Material provided
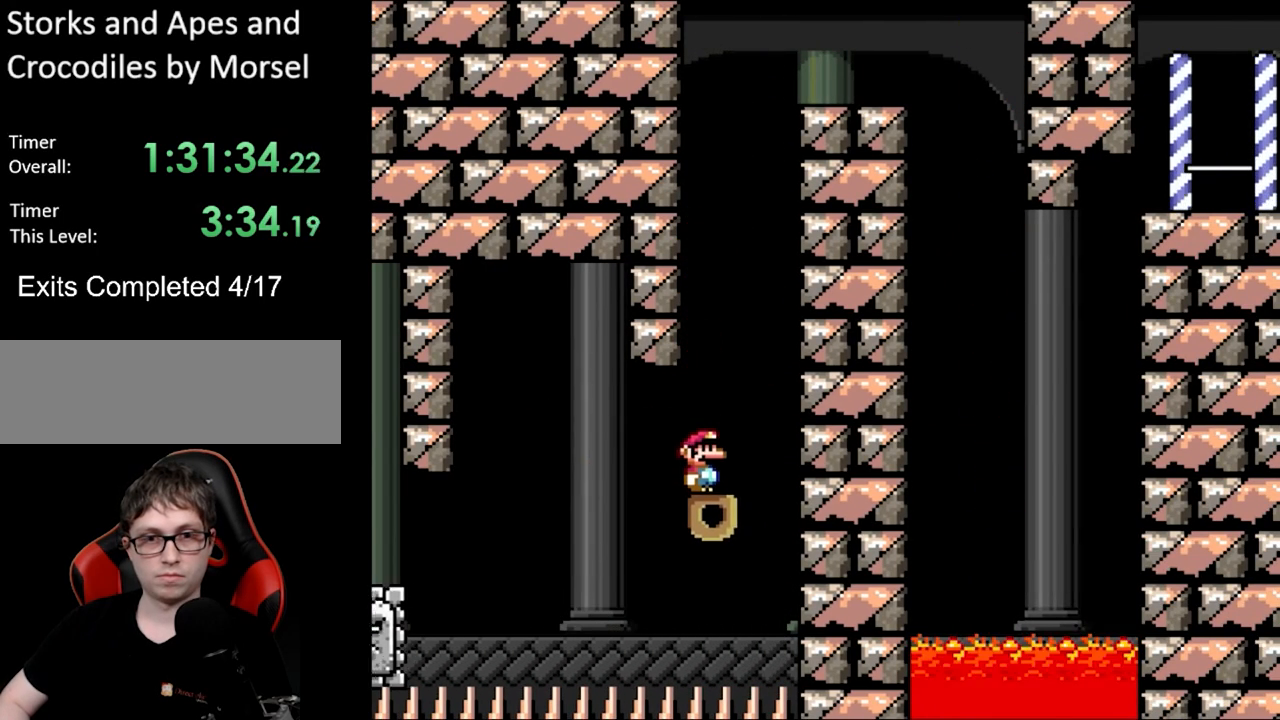
{"buttons": ["A", "X", "DPAD_RIGHT"], "events": [[50, "DPAD_LEFT", "down"], [233, "A", "down"], [383, "DPAD_UP", "down"], [433, "DPAD_LEFT", "up"], [433, "DPAD_RIGHT", "down"], [433, "DPAD_UP", "up"]]}
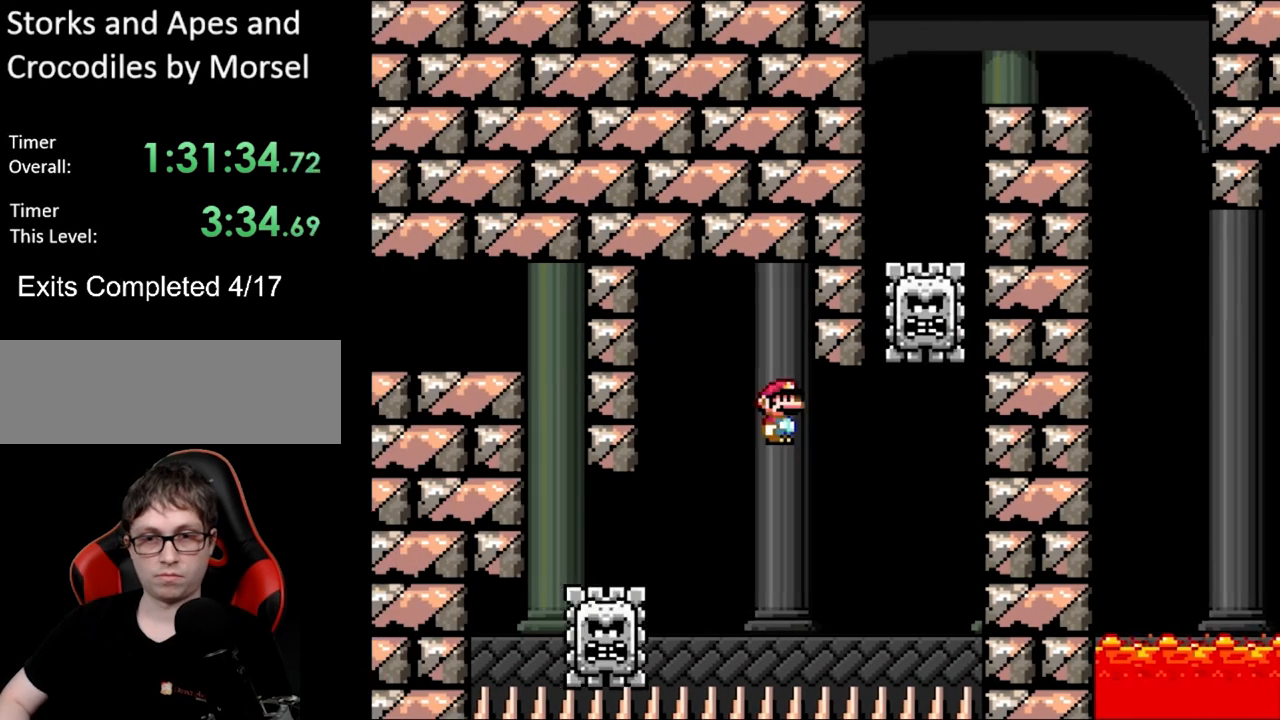
{"buttons": ["A", "X"], "events": [[50, "A", "up"], [167, "A", "down"], [450, "DPAD_RIGHT", "up"]]}
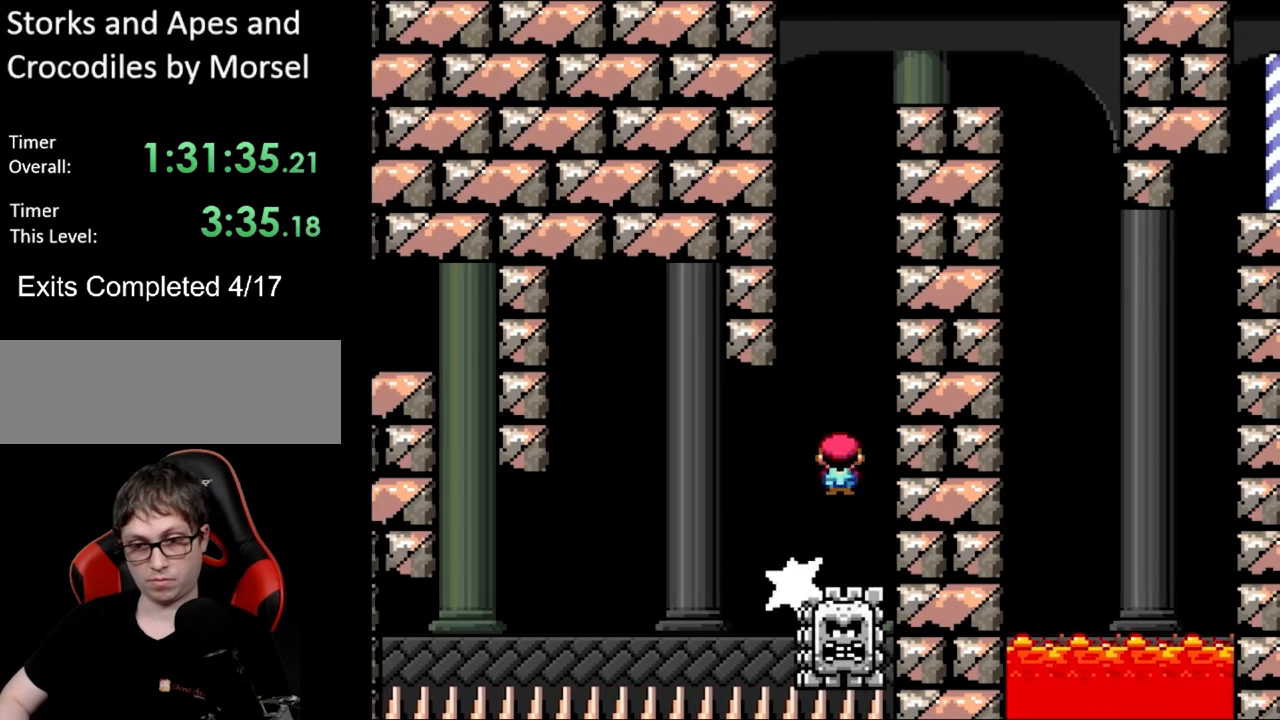
{"buttons": ["A", "X"], "events": []}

Exercise
Reproduce the listing exactly, but omit every picture in it.

Task answer
{"buttons": ["A", "X", "DPAD_RIGHT"], "events": [[50, "DPAD_LEFT", "down"], [233, "A", "down"], [383, "DPAD_UP", "down"], [433, "DPAD_LEFT", "up"], [433, "DPAD_RIGHT", "down"], [433, "DPAD_UP", "up"]]}
{"buttons": ["A", "X"], "events": [[50, "A", "up"], [167, "A", "down"], [450, "DPAD_RIGHT", "up"]]}
{"buttons": ["A", "X"], "events": []}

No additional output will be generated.